The government’s defenders would point out that Pradhan’s ministry has not been formally found responsible through any adjudicated process, and that resignation demands made in the middle of a crisis risk creating a precedent where public pressure, rather than due process, determines accountability.

Others worry, in good faith, about the health risks Wangchuk is taking, and whether a movement should allow its cause to become inseparable from one man’s survival.

These are legitimate objections. They deserve to be weighed rather than shouted down, just as Wangchuk’s underlying grievance deserves to be taken seriously rather than simply waited out.

What comes next

On 20 July, Wangchuk is asking supporters to do something different from keeping vigil.

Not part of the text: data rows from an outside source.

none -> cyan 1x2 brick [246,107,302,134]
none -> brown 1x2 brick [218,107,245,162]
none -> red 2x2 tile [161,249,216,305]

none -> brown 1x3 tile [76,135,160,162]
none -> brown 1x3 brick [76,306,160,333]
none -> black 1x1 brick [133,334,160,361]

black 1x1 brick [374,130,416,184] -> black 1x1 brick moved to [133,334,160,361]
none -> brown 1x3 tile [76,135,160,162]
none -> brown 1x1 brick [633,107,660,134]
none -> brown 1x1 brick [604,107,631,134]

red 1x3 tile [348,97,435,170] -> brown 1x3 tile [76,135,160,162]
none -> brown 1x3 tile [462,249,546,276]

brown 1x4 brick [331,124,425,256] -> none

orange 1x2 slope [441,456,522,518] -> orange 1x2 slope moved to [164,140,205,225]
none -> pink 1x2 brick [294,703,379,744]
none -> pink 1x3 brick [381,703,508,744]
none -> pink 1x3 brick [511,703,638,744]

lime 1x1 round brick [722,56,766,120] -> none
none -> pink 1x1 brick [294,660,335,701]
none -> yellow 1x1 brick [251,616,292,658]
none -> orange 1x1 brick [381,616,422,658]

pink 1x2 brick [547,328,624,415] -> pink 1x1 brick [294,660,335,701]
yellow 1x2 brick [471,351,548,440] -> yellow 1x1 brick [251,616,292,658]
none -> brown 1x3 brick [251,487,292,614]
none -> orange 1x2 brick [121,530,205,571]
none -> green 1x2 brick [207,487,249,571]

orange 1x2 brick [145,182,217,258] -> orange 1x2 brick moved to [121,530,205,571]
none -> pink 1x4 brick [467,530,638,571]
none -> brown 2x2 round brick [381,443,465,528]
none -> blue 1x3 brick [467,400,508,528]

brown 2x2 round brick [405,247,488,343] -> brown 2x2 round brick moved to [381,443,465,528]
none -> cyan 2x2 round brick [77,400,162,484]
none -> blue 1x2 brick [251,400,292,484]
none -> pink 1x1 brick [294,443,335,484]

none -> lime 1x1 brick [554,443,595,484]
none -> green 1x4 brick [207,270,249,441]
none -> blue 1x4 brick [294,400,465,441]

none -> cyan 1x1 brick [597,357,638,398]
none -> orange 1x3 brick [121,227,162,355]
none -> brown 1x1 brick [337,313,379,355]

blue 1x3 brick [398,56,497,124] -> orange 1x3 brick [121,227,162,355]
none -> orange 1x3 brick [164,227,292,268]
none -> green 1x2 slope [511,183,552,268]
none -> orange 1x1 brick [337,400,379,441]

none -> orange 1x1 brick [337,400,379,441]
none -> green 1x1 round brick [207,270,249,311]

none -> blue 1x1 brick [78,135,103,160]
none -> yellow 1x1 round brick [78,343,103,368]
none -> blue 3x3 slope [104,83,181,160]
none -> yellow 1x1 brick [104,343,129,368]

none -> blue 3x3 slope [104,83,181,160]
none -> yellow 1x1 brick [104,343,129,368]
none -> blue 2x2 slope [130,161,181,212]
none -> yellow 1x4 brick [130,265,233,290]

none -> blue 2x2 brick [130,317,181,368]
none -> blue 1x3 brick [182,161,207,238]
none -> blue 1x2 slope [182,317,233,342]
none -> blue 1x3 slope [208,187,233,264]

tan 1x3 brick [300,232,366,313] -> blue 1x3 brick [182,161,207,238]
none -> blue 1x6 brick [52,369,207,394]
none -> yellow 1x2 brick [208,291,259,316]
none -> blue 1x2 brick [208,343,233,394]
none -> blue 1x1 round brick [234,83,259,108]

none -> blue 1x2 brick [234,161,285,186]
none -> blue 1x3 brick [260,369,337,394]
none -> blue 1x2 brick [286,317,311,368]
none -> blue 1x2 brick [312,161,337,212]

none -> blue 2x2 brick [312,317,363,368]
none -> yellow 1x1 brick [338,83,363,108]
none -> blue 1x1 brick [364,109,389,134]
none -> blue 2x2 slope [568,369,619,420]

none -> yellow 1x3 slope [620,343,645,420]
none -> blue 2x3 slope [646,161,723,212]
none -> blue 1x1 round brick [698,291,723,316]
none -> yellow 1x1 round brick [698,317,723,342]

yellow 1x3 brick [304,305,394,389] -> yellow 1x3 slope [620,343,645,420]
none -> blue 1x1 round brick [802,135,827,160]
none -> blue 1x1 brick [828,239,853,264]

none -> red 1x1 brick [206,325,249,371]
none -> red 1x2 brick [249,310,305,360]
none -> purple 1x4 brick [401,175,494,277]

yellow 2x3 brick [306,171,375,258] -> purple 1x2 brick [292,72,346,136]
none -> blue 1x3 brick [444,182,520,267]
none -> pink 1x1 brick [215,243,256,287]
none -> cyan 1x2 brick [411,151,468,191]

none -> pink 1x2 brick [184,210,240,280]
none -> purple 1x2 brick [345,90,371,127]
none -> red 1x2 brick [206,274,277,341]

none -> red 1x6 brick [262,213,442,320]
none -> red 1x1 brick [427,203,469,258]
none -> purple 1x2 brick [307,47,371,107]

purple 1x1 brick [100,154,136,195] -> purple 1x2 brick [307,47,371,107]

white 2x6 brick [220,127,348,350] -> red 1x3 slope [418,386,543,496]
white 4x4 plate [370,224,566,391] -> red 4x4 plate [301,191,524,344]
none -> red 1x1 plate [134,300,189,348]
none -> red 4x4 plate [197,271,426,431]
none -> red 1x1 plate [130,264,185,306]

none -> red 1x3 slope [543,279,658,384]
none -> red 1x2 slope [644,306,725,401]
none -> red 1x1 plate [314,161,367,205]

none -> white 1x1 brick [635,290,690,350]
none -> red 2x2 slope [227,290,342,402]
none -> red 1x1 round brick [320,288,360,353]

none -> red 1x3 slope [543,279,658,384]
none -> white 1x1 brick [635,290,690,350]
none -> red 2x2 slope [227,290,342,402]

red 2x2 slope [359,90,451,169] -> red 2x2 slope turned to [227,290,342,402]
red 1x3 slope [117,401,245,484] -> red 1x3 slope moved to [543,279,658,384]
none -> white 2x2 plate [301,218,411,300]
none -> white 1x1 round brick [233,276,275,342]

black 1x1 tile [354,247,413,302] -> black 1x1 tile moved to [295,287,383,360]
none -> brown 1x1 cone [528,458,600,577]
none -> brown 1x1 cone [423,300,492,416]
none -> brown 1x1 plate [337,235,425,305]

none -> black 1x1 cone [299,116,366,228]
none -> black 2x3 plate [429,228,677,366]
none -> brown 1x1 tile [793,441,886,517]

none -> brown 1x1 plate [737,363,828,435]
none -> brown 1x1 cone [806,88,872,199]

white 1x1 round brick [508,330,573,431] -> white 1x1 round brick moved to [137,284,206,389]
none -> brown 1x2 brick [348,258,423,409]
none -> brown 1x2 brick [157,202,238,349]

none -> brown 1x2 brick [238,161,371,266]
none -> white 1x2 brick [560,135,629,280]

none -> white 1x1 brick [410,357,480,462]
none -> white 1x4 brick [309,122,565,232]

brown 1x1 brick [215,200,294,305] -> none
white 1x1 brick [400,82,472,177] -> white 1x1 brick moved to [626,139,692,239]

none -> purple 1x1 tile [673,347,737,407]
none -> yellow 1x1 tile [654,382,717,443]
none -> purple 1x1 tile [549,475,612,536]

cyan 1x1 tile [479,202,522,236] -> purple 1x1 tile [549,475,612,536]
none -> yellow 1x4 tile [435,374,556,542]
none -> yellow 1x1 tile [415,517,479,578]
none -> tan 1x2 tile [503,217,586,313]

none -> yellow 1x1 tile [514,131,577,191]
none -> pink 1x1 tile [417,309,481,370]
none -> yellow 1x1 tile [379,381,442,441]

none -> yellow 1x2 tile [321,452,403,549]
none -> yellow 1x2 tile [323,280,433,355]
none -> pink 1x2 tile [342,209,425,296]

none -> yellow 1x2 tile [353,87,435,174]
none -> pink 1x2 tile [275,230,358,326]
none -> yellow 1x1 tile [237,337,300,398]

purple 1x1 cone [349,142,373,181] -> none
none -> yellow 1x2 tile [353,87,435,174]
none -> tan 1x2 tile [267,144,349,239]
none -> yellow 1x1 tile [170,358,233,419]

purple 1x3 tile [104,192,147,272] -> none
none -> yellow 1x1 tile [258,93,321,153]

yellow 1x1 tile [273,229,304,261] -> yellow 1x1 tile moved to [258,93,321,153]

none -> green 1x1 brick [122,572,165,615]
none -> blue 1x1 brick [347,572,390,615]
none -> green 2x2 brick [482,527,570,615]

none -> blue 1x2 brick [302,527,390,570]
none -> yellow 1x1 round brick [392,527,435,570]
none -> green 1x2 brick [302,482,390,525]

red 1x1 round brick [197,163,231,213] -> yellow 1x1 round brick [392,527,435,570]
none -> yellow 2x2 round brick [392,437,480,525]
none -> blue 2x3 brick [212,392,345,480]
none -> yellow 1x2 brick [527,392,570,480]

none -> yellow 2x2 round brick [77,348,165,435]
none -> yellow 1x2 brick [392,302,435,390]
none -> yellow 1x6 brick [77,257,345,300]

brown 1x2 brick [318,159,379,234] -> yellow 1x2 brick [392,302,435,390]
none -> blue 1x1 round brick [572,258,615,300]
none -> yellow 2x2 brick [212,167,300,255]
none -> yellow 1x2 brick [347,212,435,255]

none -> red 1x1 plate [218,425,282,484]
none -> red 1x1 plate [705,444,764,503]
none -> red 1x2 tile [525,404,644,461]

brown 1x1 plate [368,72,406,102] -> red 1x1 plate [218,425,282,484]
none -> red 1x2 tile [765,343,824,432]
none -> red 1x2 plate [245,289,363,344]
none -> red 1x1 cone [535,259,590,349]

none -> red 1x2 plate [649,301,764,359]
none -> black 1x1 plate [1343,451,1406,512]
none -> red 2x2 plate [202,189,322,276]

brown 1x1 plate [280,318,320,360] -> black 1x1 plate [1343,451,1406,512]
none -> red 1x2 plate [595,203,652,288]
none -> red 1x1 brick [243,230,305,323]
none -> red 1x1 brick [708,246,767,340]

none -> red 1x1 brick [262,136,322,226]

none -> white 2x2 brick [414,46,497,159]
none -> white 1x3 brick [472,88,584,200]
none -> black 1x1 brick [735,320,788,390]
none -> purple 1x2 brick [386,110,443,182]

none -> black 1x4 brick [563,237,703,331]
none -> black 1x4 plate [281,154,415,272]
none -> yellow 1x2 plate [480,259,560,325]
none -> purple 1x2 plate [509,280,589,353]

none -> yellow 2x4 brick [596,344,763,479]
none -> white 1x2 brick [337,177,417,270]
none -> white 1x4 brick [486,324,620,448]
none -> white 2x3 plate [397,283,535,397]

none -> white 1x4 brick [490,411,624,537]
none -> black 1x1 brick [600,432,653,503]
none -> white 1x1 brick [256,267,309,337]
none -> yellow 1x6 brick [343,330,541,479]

He wants them to march peacefully to Parliament instead of asking him to break his fast.

It is, in its own way, a redirection of grief into civic action, an invitation to turn concern for one man into a demand directed at an institution.

Whatever one believes about the politics of this moment, it is difficult to watch a 19-day fast unfold in the capital of the world’s largest democracy and feel nothing.

The question Wangchuk’s body is quietly asking, of ministers, of movie stars, and of all of us watching from a safe distance, is whether it should ever take this much to be heard.


Disclaimer: The views and opinions expressed in this article are those of the author and do not necessarily reflect the views of Eastmojo.